栩栩还在琢磨着袖上的玄鸟图纹,少昊说坐她就立时听话的坐了,坐着扣了扣衣袖上绣着的玄鸟,再抬头时就瞧见了一面不小的银镜,立在她眼前无甚装饰的桌上,只见银镜周身围绕了不少细小的花,花色如玉,洁白如雪。
她有些忍不住去碰了碰那花,“这是真的么?”又凑上前嗅了嗅:“没有味道。”又探上前摸了摸那银镜的镜面,十分光滑,亮晃晃的,就是……照不出人来,“这镜子是坏了?”
话刚落音,玉白的手指点在镜面上如同点在水面一般泛起了一圈涟漪,缓缓映出了栩栩的面容来。
有些错愕的双眸不可置信的眨了两眨,蛾眉微蹙,栩栩伸手指了指镜中的美人儿,镜中的美人儿就拿手指着她。
“这是我么?”栩栩摸了摸脸颊,笑起来:“我是不是变成美人鱼了?”又在镜中看到了慢慢走来的少昊,眉眼弯弯的朝他招了招手:“我变成美人鱼了!”

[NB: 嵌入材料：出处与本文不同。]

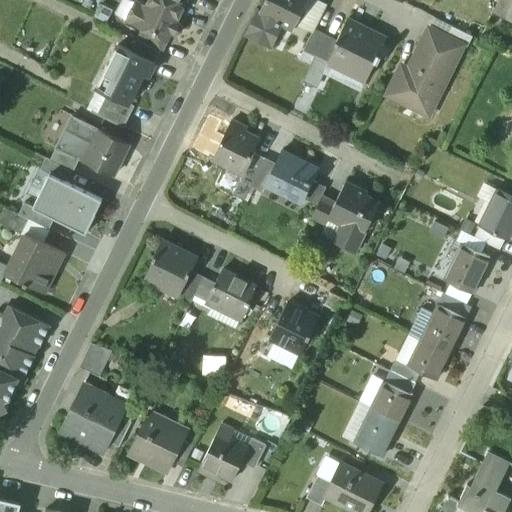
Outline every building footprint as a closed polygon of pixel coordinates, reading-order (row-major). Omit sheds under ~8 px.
[(180,1),(177,0),(148,0),(145,7),(134,2),(124,22),(142,31),(166,43),(170,34),(173,36),(180,33),(180,32),(179,24),(176,23),(186,4),(180,1)] [(307,0),(265,0),(265,1),(260,11),(259,13),(283,24),(294,29),(307,0)] [(511,0),(498,0),(493,10),(507,17),(511,6),(511,0)] [(283,24),(259,13),(260,11),(258,10),(247,33),(253,35),(252,38),(265,44),(266,41),(273,45),(283,24)] [(362,27),(348,20),(338,39),(339,40),(328,62),(366,81),(376,61),(379,62),(382,56),(379,55),(386,42),(361,30),(362,27)] [(315,28),(300,59),(311,64),(315,56),(327,34),(315,28)] [(430,28),(407,75),(400,72),(388,96),(429,116),(464,45),(430,28)] [(166,43),(142,31),(137,40),(160,52),(161,52),(166,43)] [(338,39),(327,34),(315,56),(328,62),(339,40),(338,39)] [(160,52),(137,40),(131,51),(155,62),(160,52)] [(131,51),(118,44),(96,89),(112,97),(128,105),(129,103),(143,74),(148,76),(155,62),(131,51)] [(128,105),(112,97),(102,116),(124,127),(134,106),(129,103),(128,105)] [(57,147),(85,161),(114,175),(131,142),(101,129),(73,115),(57,147)] [(258,139),(230,126),(215,158),(229,165),(230,163),(246,171),(254,155),(255,152),(252,151),(258,139)] [(80,159),(57,148),(51,160),(71,169),(74,171),(80,159)] [(318,169),(282,151),(275,165),(266,185),(286,195),(288,190),(304,197),(318,169)] [(246,171),(242,179),(252,184),(264,160),(254,155),(246,171)] [(51,160),(46,157),(40,168),(50,173),(65,181),(71,169),(51,160)] [(275,165),(264,160),(252,184),(251,186),(262,191),(266,185),(275,165)] [(50,173),(33,207),(54,218),(86,233),(96,213),(95,213),(102,199),(65,181),(50,173)] [(252,184),(242,179),(234,195),(245,200),(251,186),(252,184)] [(367,194),(346,183),(336,202),(329,217),(342,223),(348,226),(349,224),(366,232),(380,204),(365,196),(367,194)] [(511,229),(511,197),(497,190),(479,226),(504,239),(507,240),(511,229)] [(336,202),(322,195),(311,218),(325,225),(329,217),(336,202)] [(54,218),(33,207),(24,203),(19,214),(49,229),(54,218)] [(348,226),(342,223),(333,242),(356,253),(366,232),(349,224),(348,226)] [(504,239),(479,226),(474,237),(499,250),(504,239)] [(30,237),(10,277),(46,294),(65,253),(30,237)] [(197,259),(161,241),(152,259),(154,260),(144,279),(179,296),(179,295),(191,271),(197,259)] [(488,259),(461,245),(448,270),(476,283),(488,259)] [(476,283),(448,270),(442,281),(470,295),(476,283)] [(191,271),(179,295),(191,301),(194,296),(203,277),(191,271)] [(256,288),(222,271),(216,283),(207,302),(243,319),(251,303),(249,303),(256,288)] [(216,283),(203,277),(194,296),(207,302),(216,283)] [(349,303),(329,293),(323,305),(343,315),(349,303)] [(3,313),(0,311),(0,411),(7,407),(4,402),(11,398),(22,376),(23,376),(34,355),(32,355),(37,346),(38,346),(49,325),(7,304),(3,313)] [(287,304),(270,338),(303,354),(320,320),(287,304)] [(465,319),(437,305),(432,316),(460,330),(465,319)] [(460,330),(432,316),(420,341),(447,355),(460,330)] [(447,355),(420,341),(407,367),(420,373),(435,380),(447,355)] [(91,343),(79,366),(98,375),(111,350),(91,343)] [(407,367),(394,360),(389,371),(414,384),(420,373),(407,367)] [(414,384),(389,371),(383,382),(409,395),(414,384)] [(128,403),(85,382),(60,432),(103,453),(109,441),(120,418),(128,403)] [(409,395),(383,382),(371,407),(398,421),(411,396),(409,395)] [(511,407),(503,403),(497,414),(511,421),(511,407)] [(398,421),(371,407),(359,432),(386,445),(398,421)] [(186,433),(149,414),(129,454),(143,461),(144,459),(168,471),(172,463),(181,444),(186,433)] [(120,418),(109,441),(119,446),(131,423),(120,418)] [(248,449),(230,440),(233,435),(219,428),(200,470),(206,473),(209,469),(233,481),(242,461),(248,449)] [(386,445),(359,432),(353,443),(381,457),(386,445)] [(266,446),(252,439),(248,449),(242,461),(255,468),(266,446)] [(192,450),(181,444),(172,463),(183,468),(192,450)] [(510,463),(488,452),(483,463),(504,474),(510,463)] [(483,463),(470,488),(466,485),(458,502),(447,497),(439,511),(503,511),(510,499),(495,492),(504,474),(483,463)] [(367,511),(382,484),(343,464),(332,484),(326,495),(327,496),(359,511),(367,511)] [(318,476),(306,498),(321,506),(327,496),(326,495),(332,484),(318,476)] [(19,511),(22,503),(0,497),(0,511),(19,511)]
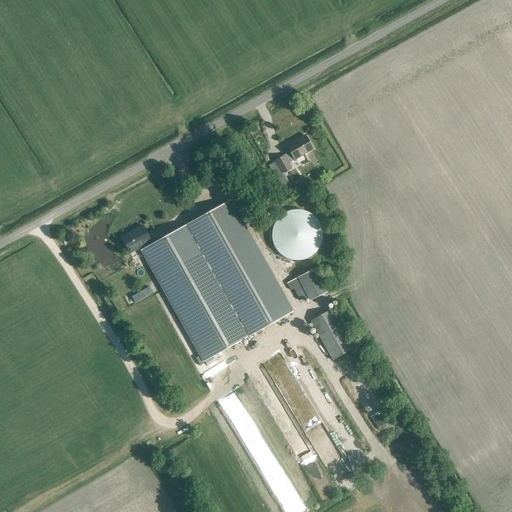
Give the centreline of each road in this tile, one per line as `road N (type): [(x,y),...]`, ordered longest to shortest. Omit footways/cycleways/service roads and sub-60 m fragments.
road 1 (unclassified): [(441,0),(0,247)]
road 2 (track): [(39,225),(163,430),(193,420),(247,360)]
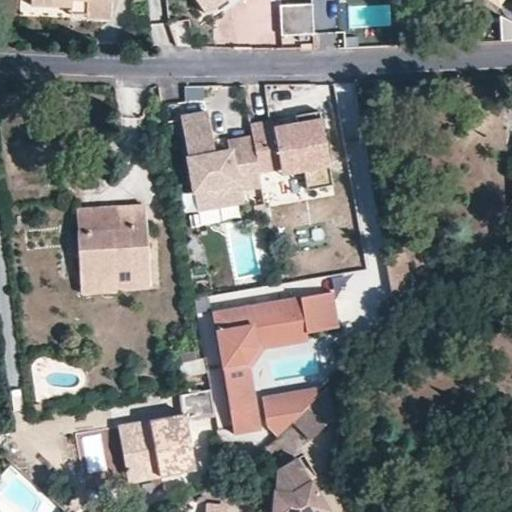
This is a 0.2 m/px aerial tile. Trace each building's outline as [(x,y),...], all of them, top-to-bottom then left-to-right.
[(29,0),(30,4),(70,6),(70,0),(86,0),(86,14),(86,16),(110,17),(110,0),(29,0)] [(86,0),(70,0),(70,6),(70,13),(86,14),(86,0)] [(195,0),(204,13),(222,0),(195,0)] [(493,0),(492,3),(487,0),(410,0),(411,11),(419,0),(476,0),(493,12),(500,0),(493,0)] [(312,3),(279,4),(281,35),(314,34),(312,3)] [(152,24),(153,47),(189,45),(188,22),(152,24)] [(501,42),(511,42),(511,23),(502,24),(501,42)] [(273,122),(251,126),(253,139),(259,175),(280,171),(303,168),(304,174),(307,192),(332,188),(320,114),(296,118),(297,125),(274,129),(273,122)] [(209,115),(182,120),(194,193),(214,190),(217,210),(245,205),(242,193),(261,190),(259,175),(253,139),(229,143),(230,152),(215,154),(209,155),(208,146),(214,145),(209,115)] [(303,168),(280,171),(281,177),(304,174),(303,168)] [(97,211),(98,228),(78,230),(77,230),(82,278),(115,274),(115,280),(151,277),(144,207),(97,211)] [(97,211),(76,213),(78,230),(98,228),(97,211)] [(384,261),(392,299),(410,295),(403,257),(384,261)] [(81,278),(83,295),(117,292),(115,280),(115,274),(82,278),(81,278)] [(334,293),(216,311),(224,365),(247,362),(261,343),(308,336),(307,333),(340,328),(334,293)] [(247,362),(224,365),(230,405),(256,402),(251,366),(266,346),(309,340),(308,336),(261,343),(247,362)] [(299,416),(292,423),(310,441),(339,413),(328,388),(321,394),(312,404),(299,416)] [(320,389),(301,392),(312,404),(321,394),(320,389)] [(209,391),(187,395),(192,419),(213,416),(209,391)] [(312,404),(301,392),(263,399),(266,417),(296,413),(299,416),(312,404)] [(164,418),(119,425),(128,485),(196,475),(188,419),(192,419),(187,395),(162,400),(164,418)] [(256,402),(230,405),(234,432),(260,429),(256,402)] [(296,413),(266,417),(267,425),(278,437),(292,423),(299,416),(296,413)] [(328,511),(298,459),(278,470),(274,511),(328,511)]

少昊微不可见的点了点头,见她顶着一头乱糟糟的发还照着镜喜不胜收,默了默,拿起一旁的檀香木梳来,替她梳着发。委实很难想象,这握剑握书卷亦或执着棋子的手,有一日会握着梳还替人梳着发,这宠物化了形,确实难将养许多,还得慢慢琢磨怎么养,倒是个消磨时光的好法子,养宠果真是修养身心的好选。

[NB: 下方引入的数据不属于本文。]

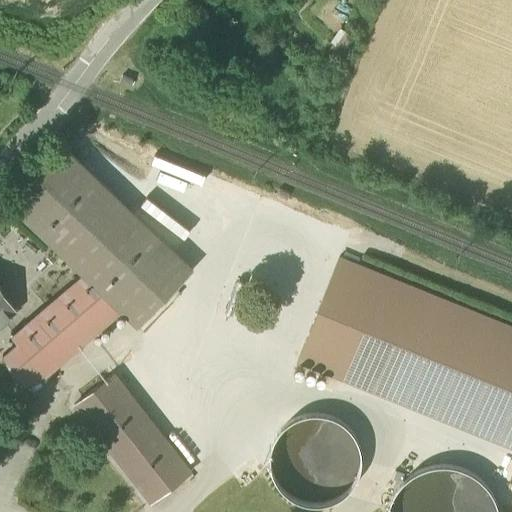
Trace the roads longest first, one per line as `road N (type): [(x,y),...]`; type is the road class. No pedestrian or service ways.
road 1 (residential): [(149,0),(53,118),(0,165)]
road 2 (track): [(511,304),(394,256)]
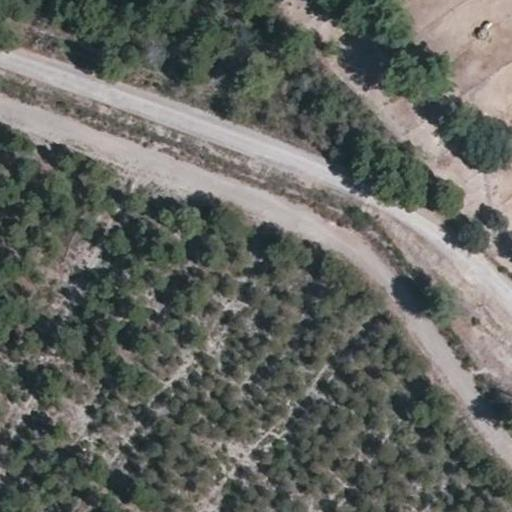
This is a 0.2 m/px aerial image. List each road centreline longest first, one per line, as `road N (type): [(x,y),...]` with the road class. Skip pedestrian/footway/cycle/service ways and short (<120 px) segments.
road 1 (track): [(511,455),(355,252),(0,101)]
road 2 (unclassified): [(511,288),(391,202),(0,50)]
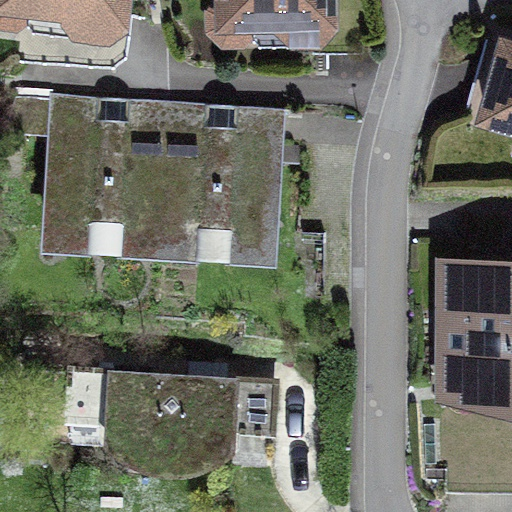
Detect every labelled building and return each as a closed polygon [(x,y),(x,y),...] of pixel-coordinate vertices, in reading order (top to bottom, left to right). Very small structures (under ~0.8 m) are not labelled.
[(124,0),(0,0),(0,23),(0,24),(18,25),(31,14),(31,6),(68,9),(68,20),(79,34),(109,36),(122,26),(124,0)] [(225,0),(226,2),(214,10),(214,31),(225,41),(243,41),(255,31),(254,22),(285,22),(285,31),(296,41),(319,41),(331,29),(330,0),(225,0)] [(511,45),(507,44),(486,116),(511,123),(511,45)] [(162,219),(169,102),(58,95),(51,212),(162,219)] [(169,102),(162,219),(274,225),(280,108),(169,102)] [(511,387),(511,267),(449,267),(448,387),(511,387)] [(276,383),(75,372),(73,433),(111,436),(123,447),(147,458),(174,464),(197,460),(218,453),(232,442),(232,423),(272,425),(276,383)]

栩栩托着腮,笑着看着镜中给自己梳理着头发的少昊,伸手摸了摸镜中的他,点了点,由衷道:“你真好看,比美人鱼还要好看。”
这能算是夸么?
栩栩又摸了摸那花:“这镜子上为何会有花呀?是什么花?是真的么?”
理顺滑了一头及腰的青丝,又有些难办了,还是选择施了个小术法,挽了个发髻出来,少昊满意的端详片刻,放下木梳,“那是优昙婆罗,花开三千年不败,是西天佛教的圣花。”也不知长琴是如何寻来的,更不知他为何要放置在上清镜上。
“三千年啊,”栩栩惊叹:“它比我都大啊。”
少昊:“……”算了,不应当同刚化形的灵宠探讨年龄上的事。
“我头发也和你一样了,”栩栩照着镜子摸了摸发髻,“那是先去找朱珠呢,还是找蓁蓁呀?”
少昊指了指适才取来的鞋袜,“你先穿上。”
栩栩比对比对了那云纹的锦靴,就要穿,被少昊拦了拦,又见他指了指被她忽略了的事物,她拿起来,是两只软上许些的……短靴?

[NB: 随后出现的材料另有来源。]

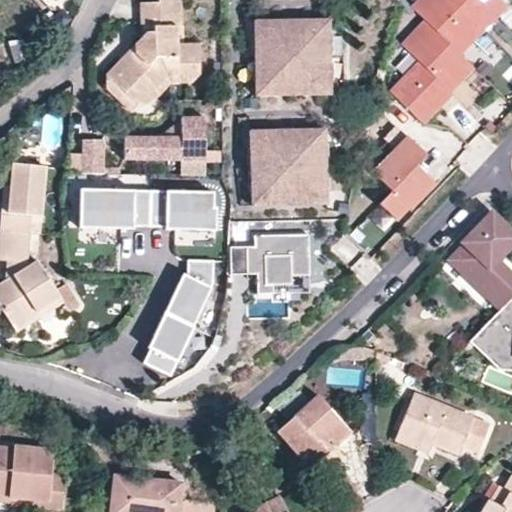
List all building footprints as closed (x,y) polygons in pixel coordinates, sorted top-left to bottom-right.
[(141,4),(141,24),(147,24),(147,34),(141,38),(134,45),(135,53),(129,60),(119,61),(106,73),(106,91),(118,101),(124,94),(137,105),(148,106),(157,96),(153,89),(166,77),(187,76),(193,83),(201,76),(200,44),(178,45),(178,29),(183,30),(182,0),(158,0),(158,5),(141,4)] [(501,0),(427,0),(417,10),(464,55),(510,8),(508,6),(501,0)] [(464,55),(417,10),(416,12),(429,25),(406,49),(423,66),(404,85),(435,116),(454,96),(452,94),(476,70),(462,57),(464,55)] [(329,18),(254,20),(254,36),(259,36),(259,80),(256,80),(256,96),(331,95),(330,77),(327,78),(326,33),(329,33),(329,18)] [(14,63),(26,62),(24,42),(11,43),(14,63)] [(134,45),(119,61),(129,60),(135,53),(134,45)] [(191,84),(193,83),(187,76),(166,77),(153,89),(157,96),(170,84),(191,84)] [(435,116),(404,85),(394,96),(425,126),(435,116)] [(131,112),(137,105),(124,94),(118,101),(131,112)] [(465,139),(481,126),(463,106),(448,118),(465,139)] [(173,128),(173,138),(160,138),(126,138),(126,161),(208,163),(208,119),(183,119),(183,121),(173,128)] [(173,138),(173,128),(160,138),(173,138)] [(324,178),(323,146),(327,146),(326,130),(252,131),(252,147),(257,147),(257,191),(253,191),(253,207),(318,206),(321,192),(324,178)] [(84,173),(105,174),(106,141),(85,140),(84,173)] [(436,186),(418,169),(429,158),(411,141),(376,176),(394,194),(382,207),(397,223),(410,210),(412,211),(436,186)] [(4,213),(2,231),(30,234),(40,235),(46,168),(12,165),(8,214),(4,213)] [(325,190),(324,178),(321,192),(318,206),(328,206),(328,189),(325,190)] [(216,194),(83,188),(81,227),(135,229),(136,227),(167,228),(167,231),(218,233),(219,209),(215,209),(216,194)] [(511,273),(499,261),(511,247),(511,230),(493,213),(464,243),(466,245),(451,261),(471,280),(478,273),(496,291),(489,298),(502,311),(511,300),(511,273)] [(2,231),(0,230),(0,259),(6,259),(28,262),(30,234),(2,231)] [(310,235),(256,236),(256,247),(232,248),(232,276),(258,275),(258,295),(275,295),(275,286),(293,285),(293,277),(311,276),(310,235)] [(28,262),(6,259),(3,283),(27,269),(28,262)] [(214,261),(188,261),(188,275),(184,273),(148,347),(151,349),(143,362),(171,377),(213,286),(214,261)] [(27,269),(3,283),(0,284),(0,307),(12,326),(58,298),(68,314),(78,308),(65,286),(55,291),(37,262),(27,269)] [(478,273),(471,280),(489,298),(496,291),(478,273)] [(58,298),(12,326),(16,333),(55,309),(61,318),(68,314),(58,298)] [(511,300),(502,311),(470,344),(500,372),(511,372),(511,300)] [(342,354),(330,359),(329,366),(342,365),(352,364),(359,364),(365,365),(372,367),(372,356),(365,356),(354,355),(342,354)] [(414,393),(399,430),(433,443),(458,456),(463,446),(478,454),(491,426),(414,393)] [(309,470),(327,454),(321,448),(330,440),(336,446),(351,433),(318,395),(277,432),(309,470)] [(429,454),(433,443),(399,430),(395,440),(429,454)] [(327,454),(336,446),(330,440),(321,448),(327,454)] [(0,447),(0,485),(10,487),(10,497),(49,501),(51,475),(52,448),(14,445),(13,449),(0,447)] [(49,501),(10,497),(9,502),(8,507),(56,511),(61,511),(66,476),(51,475),(49,501)] [(163,483),(115,477),(110,511),(176,511),(178,503),(161,502),(163,483)] [(489,501),(481,511),(511,511),(511,477),(504,490),(493,483),(484,497),(489,501)] [(180,484),(163,483),(161,502),(178,503),(180,484)] [(0,501),(9,502),(10,497),(10,487),(0,485),(0,501)] [(256,511),(286,511),(281,500),(256,510),(256,511)]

“套反了,”见她睁大了一双眼瞧过来,少昊又低声道:“这才是左边的。”心中又叹息,四海水君养的小狐狸都能缔结姻缘了,而他养的怎的连这些都不会?
等等,四海水君……算了。
“好了么?”栩栩伸了伸两条穿上鞋袜的腿,又晃了晃,“你说两条腿怎么走的便利呢?”还是尾巴好。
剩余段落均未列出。